Q: About two weeks ago I met a great guy who "fits" me. Tall, dark and very handsome, makes me laugh, good job, cool apartment right in my neighborhood, etc. He's a total package ... except that earlier this week he told me he has -- bum-bum-bum -- genital herpes. He said he wanted to get it out in the open before we got closer, which I appreciate, but I'm not sure how I feel about this. I've seen the Valtrex commercials but I'd rather not risk having to take a pill the rest of my life. Also, we have done plenty of making out on his couch. Am I at risk for getting infected from kissing? If we have sex, how can I protect myself? I haven't really asked him any questions as far as outbreaks or how he got it.

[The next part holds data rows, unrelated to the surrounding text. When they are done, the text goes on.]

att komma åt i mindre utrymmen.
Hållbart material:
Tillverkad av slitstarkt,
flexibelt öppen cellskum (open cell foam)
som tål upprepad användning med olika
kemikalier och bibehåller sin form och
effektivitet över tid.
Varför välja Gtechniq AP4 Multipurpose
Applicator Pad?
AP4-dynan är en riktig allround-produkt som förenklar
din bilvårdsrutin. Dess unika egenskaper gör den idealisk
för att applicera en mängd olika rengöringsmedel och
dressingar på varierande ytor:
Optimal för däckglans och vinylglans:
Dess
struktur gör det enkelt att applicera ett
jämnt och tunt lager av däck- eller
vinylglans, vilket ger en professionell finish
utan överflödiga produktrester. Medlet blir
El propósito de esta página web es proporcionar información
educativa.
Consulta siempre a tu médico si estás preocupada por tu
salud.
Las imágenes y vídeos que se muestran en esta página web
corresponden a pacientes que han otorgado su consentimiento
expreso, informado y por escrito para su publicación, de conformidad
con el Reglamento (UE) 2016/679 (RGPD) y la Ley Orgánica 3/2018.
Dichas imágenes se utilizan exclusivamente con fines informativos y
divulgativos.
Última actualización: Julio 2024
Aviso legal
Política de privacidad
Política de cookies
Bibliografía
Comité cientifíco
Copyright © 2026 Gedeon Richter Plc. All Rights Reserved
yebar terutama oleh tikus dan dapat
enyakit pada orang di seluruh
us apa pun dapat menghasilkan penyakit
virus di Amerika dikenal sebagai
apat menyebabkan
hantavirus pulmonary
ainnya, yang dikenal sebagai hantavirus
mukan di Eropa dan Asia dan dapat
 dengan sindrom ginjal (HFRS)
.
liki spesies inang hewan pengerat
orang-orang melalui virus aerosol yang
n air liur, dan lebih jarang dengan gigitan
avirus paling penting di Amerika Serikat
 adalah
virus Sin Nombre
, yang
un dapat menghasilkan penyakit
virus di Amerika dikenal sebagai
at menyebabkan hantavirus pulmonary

A: First the bad news: You are at risk of contracting genital herpes during sexual contact, no matter how well you protect yourself. (Well, unless you're really into latex and manage to completely cover every inch of yourself in a rubber suit, but that seems a little bold for your first time with a new partner.) Herpes is contracted via skin-to-skin contact, and newer research shows that shedding of the virus occurs constantly, not just during outbreaks. Actually, the most contagious periods are the week before and the week after an outbreak. Since there's no way to know when an outbreak will happen, there's no way to know when you're at the highest risk of infection.

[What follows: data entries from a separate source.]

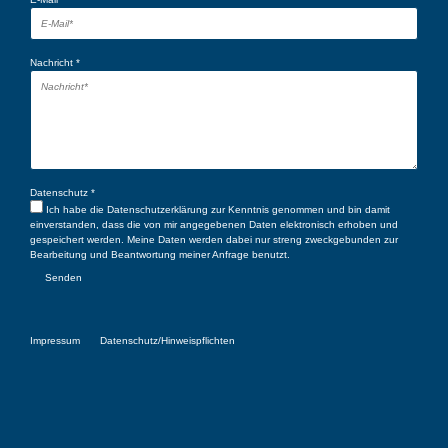
Nachricht
*
Datenschutz
*
Ich habe die
Datenschutzerklärung
zur Kenntnis genommen und bin damit
einverstanden, dass die von mir angegebenen Daten elektronisch erhoben und
gespeichert werden. Meine Daten werden dabei nur streng zweckgebunden zur
Bearbeitung und Beantwortung meiner Anfrage benutzt.
Senden
Impressum
Datenschutz/Hinweispflichten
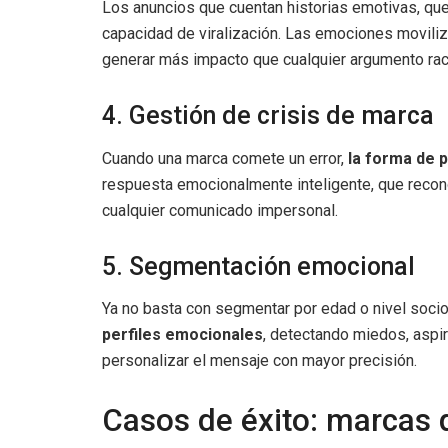
Los anuncios que cuentan historias emotivas, que
capacidad de viralización. Las emociones movil
generar más impacto que cualquier argumento rac
4. Gestión de crisis de marca
Cuando una marca comete un error,
la forma de 
respuesta emocionalmente inteligente, que recon
cualquier comunicado impersonal.
5. Segmentación emocional
Ya no basta con segmentar por edad o nivel soc
perfiles emocionales
, detectando miedos, aspi
personalizar el mensaje con mayor precisión.
Casos de éxito: marcas q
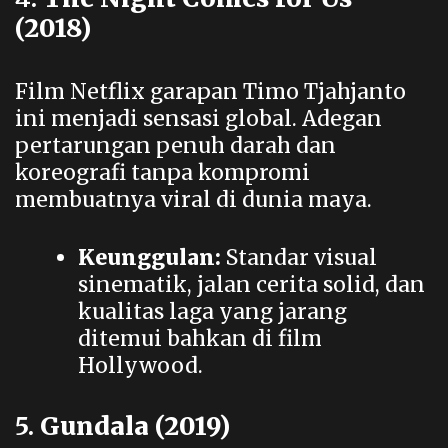
(2018)
Film Netflix garapan Timo Tjahjanto
ini menjadi sensasi global. Adegan
pertarungan penuh darah dan
koreografi tanpa kompromi
membuatnya viral di dunia maya.
Keunggulan:
Standar visual
sinematik, jalan cerita solid, dan
kualitas laga yang jarang
ditemui bahkan di film
Hollywood.
5.
Gundala (2019)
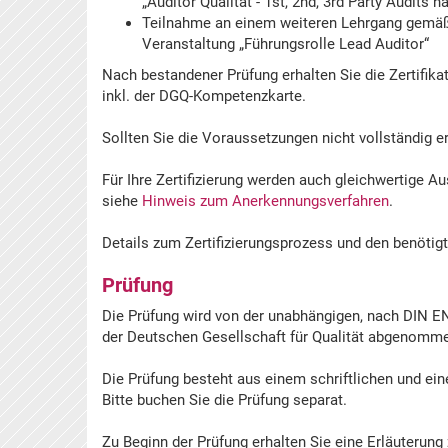
„Auditor Qualität - 1st, 2nd, 3rd Party Audits 
Teilnahme an einem weiteren Lehrgang gemäß
Veranstaltung „Führungsrolle Lead Auditor“
Nach bestandener Prüfung erhalten Sie die Zertifika
inkl. der DGQ-Kompetenzkarte.
Sollten Sie die Voraussetzungen nicht vollständig er
Für Ihre Zertifizierung werden auch gleichwertige 
siehe
Hinweis zum Anerkennungsverfahren
.
Details zum Zertifizierungsprozess und den benötig
Prüfung
Die Prüfung wird von der unabhängigen, nach DIN EN
der Deutschen Gesellschaft für Qualität abgenomm
Die Prüfung besteht aus einem schriftlichen und ei
Bitte buchen Sie die Prüfung separat.
Zu Beginn der Prüfung erhalten Sie eine Erläuterung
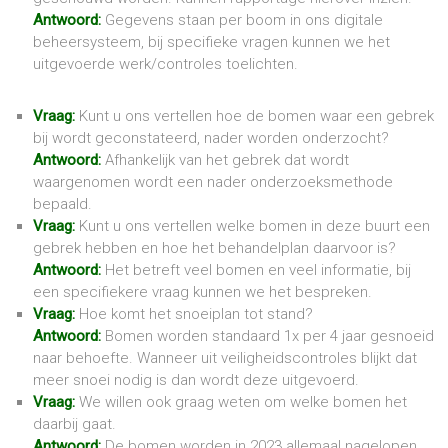
Antwoord:
Gegevens staan per boom in ons digitale
beheersysteem, bij specifieke vragen kunnen we het
uitgevoerde werk/controles toelichten.
Vraag:
Kunt u ons vertellen hoe de bomen waar een gebrek
bij wordt geconstateerd, nader worden onderzocht?
Antwoord:
Afhankelijk van het gebrek dat wordt
waargenomen wordt een nader onderzoeksmethode
bepaald.
Vraag:
Kunt u ons vertellen welke bomen in deze buurt een
gebrek hebben en hoe het behandelplan daarvoor is?
Antwoord:
Het betreft veel bomen en veel informatie, bij
een specifiekere vraag kunnen we het bespreken.
Vraag:
Hoe komt het snoeiplan tot stand?
Antwoord:
Bomen worden standaard 1x per 4 jaar gesnoeid
naar behoefte. Wanneer uit veiligheidscontroles blijkt dat
meer snoei nodig is dan wordt deze uitgevoerd.
Vraag:
We willen ook graag weten om welke bomen het
daarbij gaat.
Antwoord:
De bomen worden in 2023 allemaal nagelopen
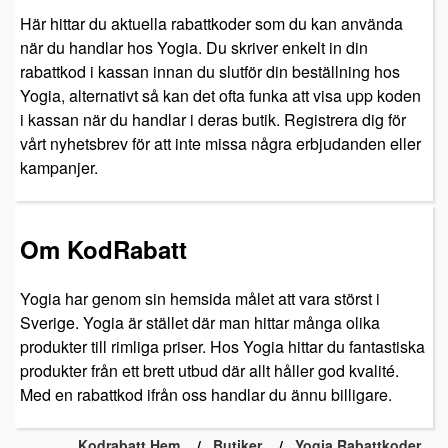
Här hittar du aktuella rabattkoder som du kan använda
när du handlar hos Yogia. Du skriver enkelt in din
rabattkod i kassan innan du slutför din beställning hos
Yogia, alternativt så kan det ofta funka att visa upp koden
i kassan när du handlar i deras butik. Registrera dig för
vårt nyhetsbrev för att inte missa några erbjudanden eller
kampanjer.
Om KodRabatt
Yogia har genom sin hemsida målet att vara störst i
Sverige. Yogia är stället där man hittar många olika
produkter till rimliga priser. Hos Yogia hittar du fantastiska
produkter från ett brett utbud där allt håller god kvalité.
Med en rabattkod ifrån oss handlar du ännu billigare.
Kodrabatt Hem
Butiker
Yogia Rabattkoder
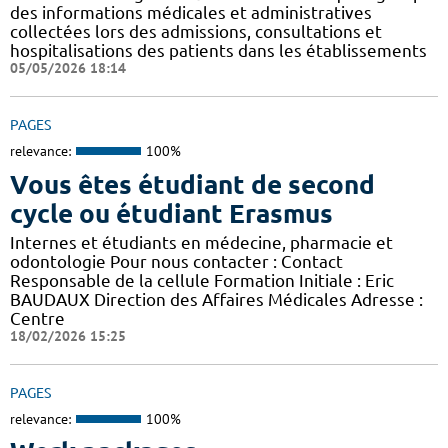
des informations médicales et administratives
collectées lors des admissions, consultations et
hospitalisations des patients dans les établissements
05/05/2026 18:14
PAGES
relevance:
100%
Vous êtes étudiant de second
cycle ou étudiant Erasmus
Internes et étudiants en médecine, pharmacie et
odontologie Pour nous contacter : Contact
Responsable de la cellule Formation Initiale : Eric
BAUDAUX Direction des Affaires Médicales Adresse :
Centre
18/02/2026 15:25
PAGES
relevance:
100%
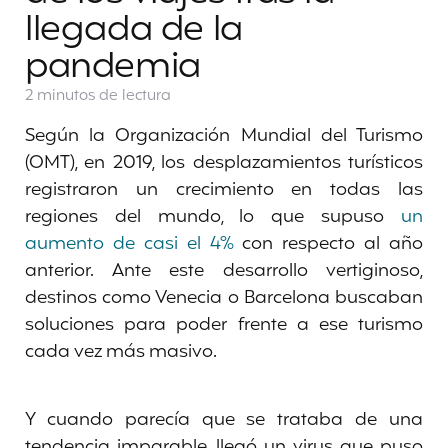
llegada de la
pandemia
2 minutos
de lectura
Según la Organización Mundial del Turismo
(OMT), en 2019, los desplazamientos turísticos
registraron un crecimiento en todas las
regiones del mundo, lo que supuso
un
aumento de casi el 4%
con respecto al año
anterior. Ante este desarrollo vertiginoso,
destinos como Venecia o Barcelona buscaban
soluciones para poder frente a ese turismo
cada vez más masivo.
Y cuando parecía que se trataba de una
tendencia imparable, llegó un virus que puso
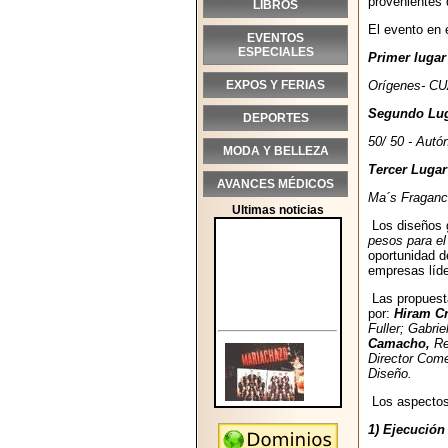
provenientes
LIBROS
El evento en 
EVENTOS
ESPECIALES
Primer lugar
EXPOS Y FERIAS
Orígenes- C
Segundo Lu
DEPORTES
50/ 50 - Aut
MODA Y BELLEZA
Tercer Lugar
AVANCES MÉDICOS
Ma´s Fraganc
Ultimas noticias
Los diseños g
pesos para el
oportunidad d
empresas líde
Las propuesta
por:
Hiram Cr
Fuller; Gabr
Camacho,
Re
Director Come
Diseño.
Los aspectos 
1) Ejecución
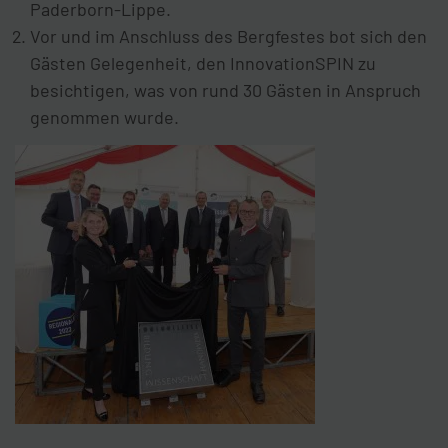
Paderborn-Lippe.
Vor und im Anschluss des Bergfestes bot sich den
Gästen Gelegenheit, den InnovationSPIN zu
besichtigen, was von rund 30 Gästen in Anspruch
genommen wurde.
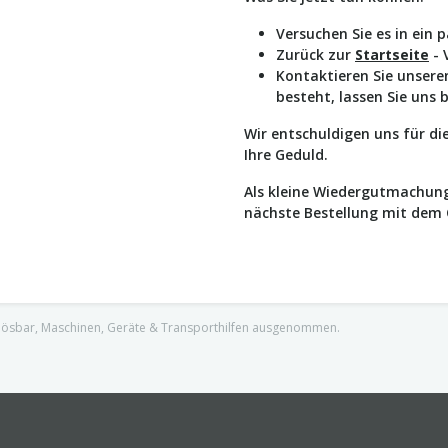
Versuchen Sie es in ein 
Zurück zur
Startseite
- 
Kontaktieren Sie unser
besteht, lassen Sie uns 
Wir entschuldigen uns für d
Ihre Geduld.
Als kleine Wiedergutmachung
nächste Bestellung mit dem
nlösbar, Maschinen, Geräte & Transporthilfen ausgenommen.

It's important to note that there are two types of herpes: Herpes simplex 1 (HSV-1) is the type that thrives in the oral area; herpes simplex 2 (HSV-2) thrives in the genital area. It is possible to transmit HSV-1 to the genitals and HSV-2 to the mouth, however. You can't catch his genital herpes just from kissing him on the mouth, but you can contract type-2 herpes on your mouth from giving your man a blow job, although it's rare. Scientists are working on improving testing methods for HSV-2 (which can be inconclusive), since recent findings have linked it to the spread of HIV.
Which brings me to the good news: People with herpes usually don't know they have it, yay! Wait, what? According to the Centers for Disease Control, while 50 to 80 percent of U.S. adults have HSV-1 and around 16 percent have HSV-2, the majority of these cases are asymptomatic. As in, they never have a single outbreak. The fact that there is no cure for herpes is no cause to clamp your vagina shut for the rest of your life -- just be responsible and practice safe sex. Condom use is shown to reduce transmission by up to 50 percent. Antiviral treatment (such as Valtrex and its cheaper, generic equivalent) can also reduce transmission by 50 percent and keep outbreaks at bay. Now, 50 plus 50 doesn't equal 100 in this case, but combining the two measures significantly decreases your risk of infection.
Herpes rarely causes health problems beyond temporary skin lesions. In fact, society didn't much distinguish between the two types until pharmaceutical company Burroughs Wellcome launched a marketing campaign in the 1970s that stigmatized HSV-2, effectively making those carrying it feel like depraved lepers. The No. 1 symptom of genital herpes is depression, followed by anxiety over having to share the information with others.
Your gentleman friend was courageous enough to share with you now, so that you can make a decision about the future of the relationship. Hopefully you feel a little better informed to do that.